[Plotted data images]
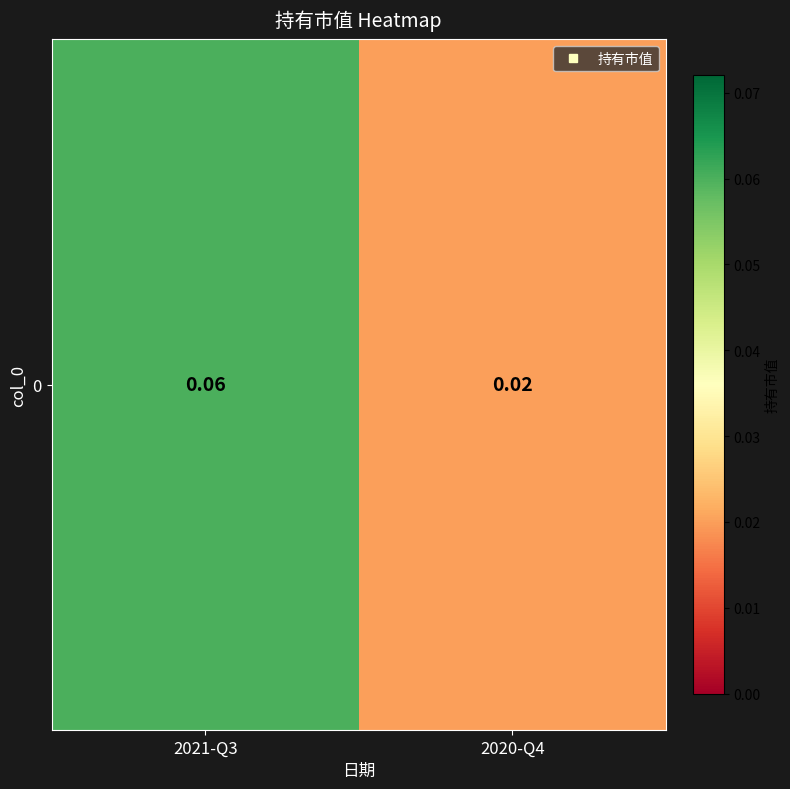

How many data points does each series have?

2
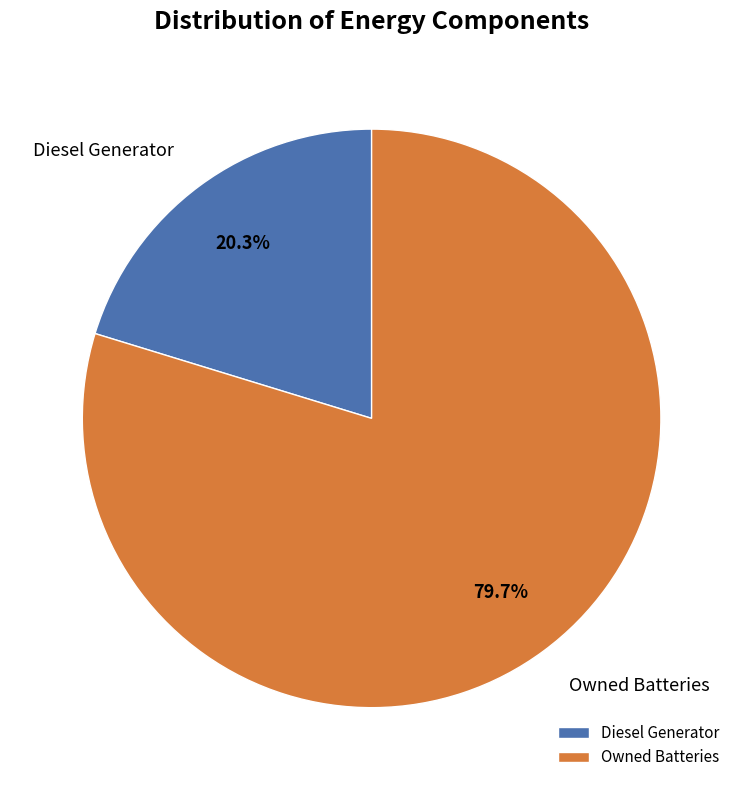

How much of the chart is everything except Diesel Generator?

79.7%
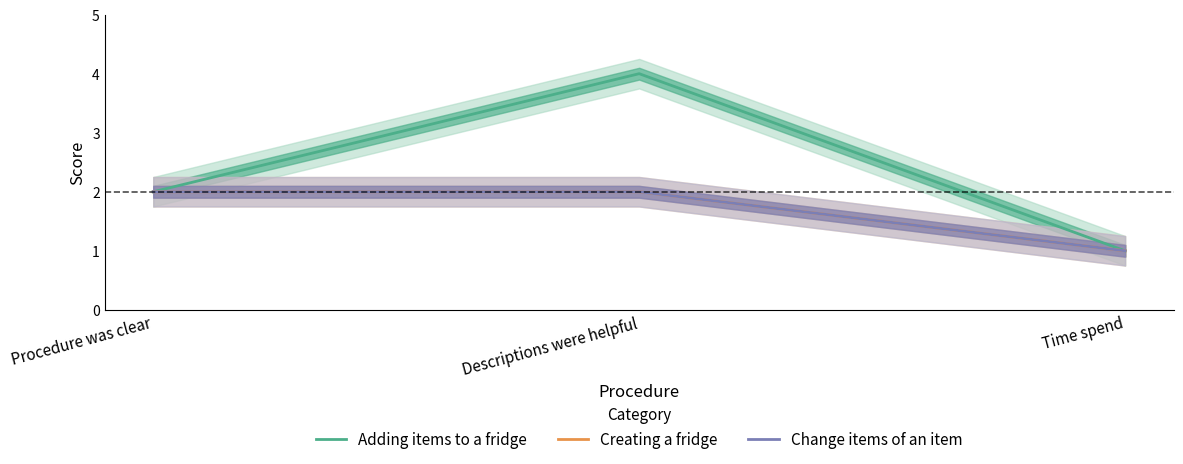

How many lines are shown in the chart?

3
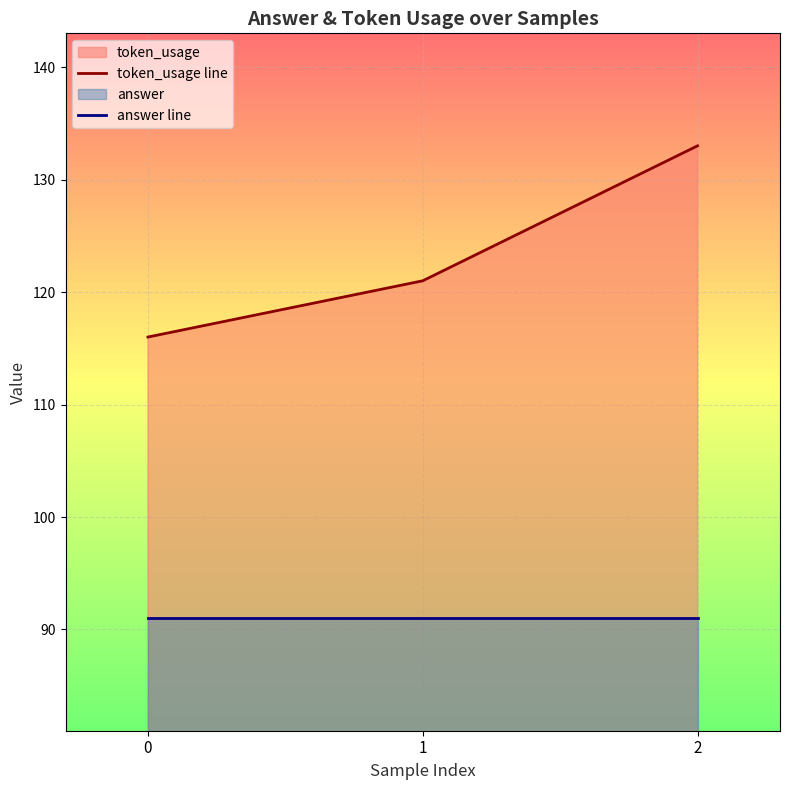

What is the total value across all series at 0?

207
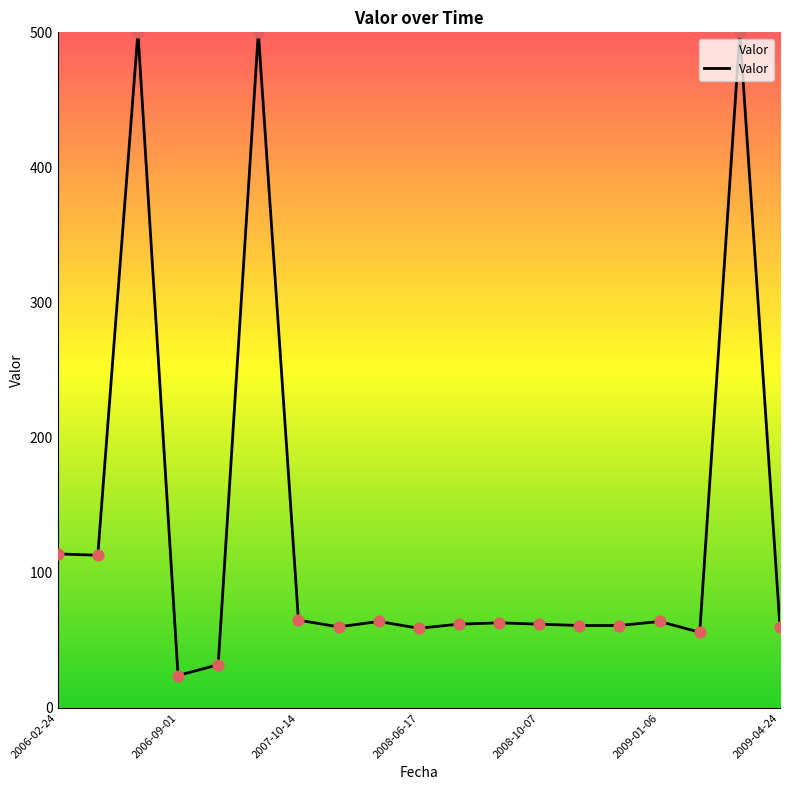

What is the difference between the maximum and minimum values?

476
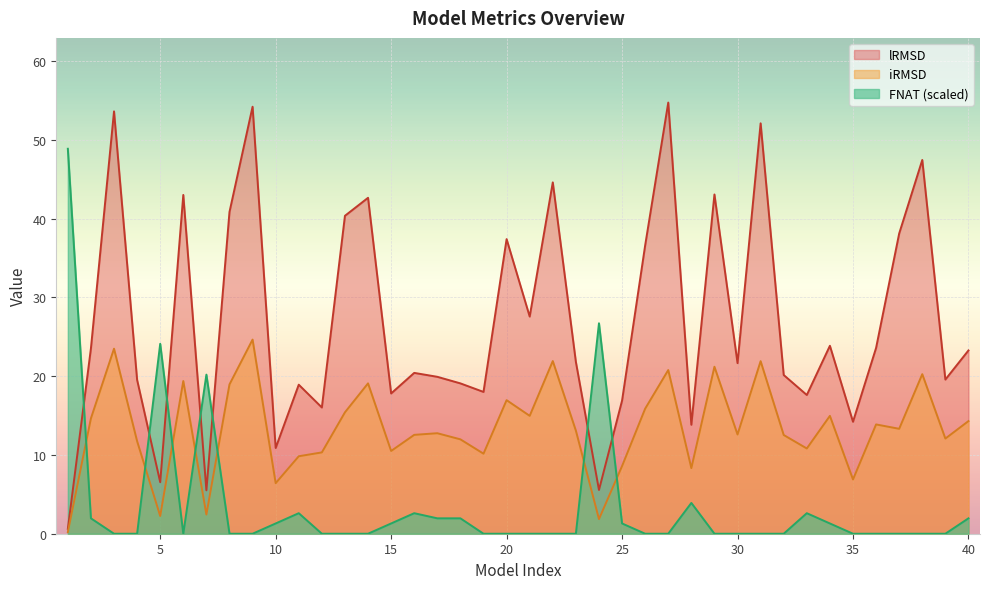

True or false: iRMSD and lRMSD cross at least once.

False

• [Problem]
Extract the text lines from every row above, copying them verbatim with the pictures left out.

• [Solution]
How many data points does each series have?

2

How much of the chart is everything except Diesel Generator?

79.7%

How many lines are shown in the chart?

3

What is the total value across all series at 0?

207

What is the difference between the maximum and minimum values?

476

True or false: iRMSD and lRMSD cross at least once.

False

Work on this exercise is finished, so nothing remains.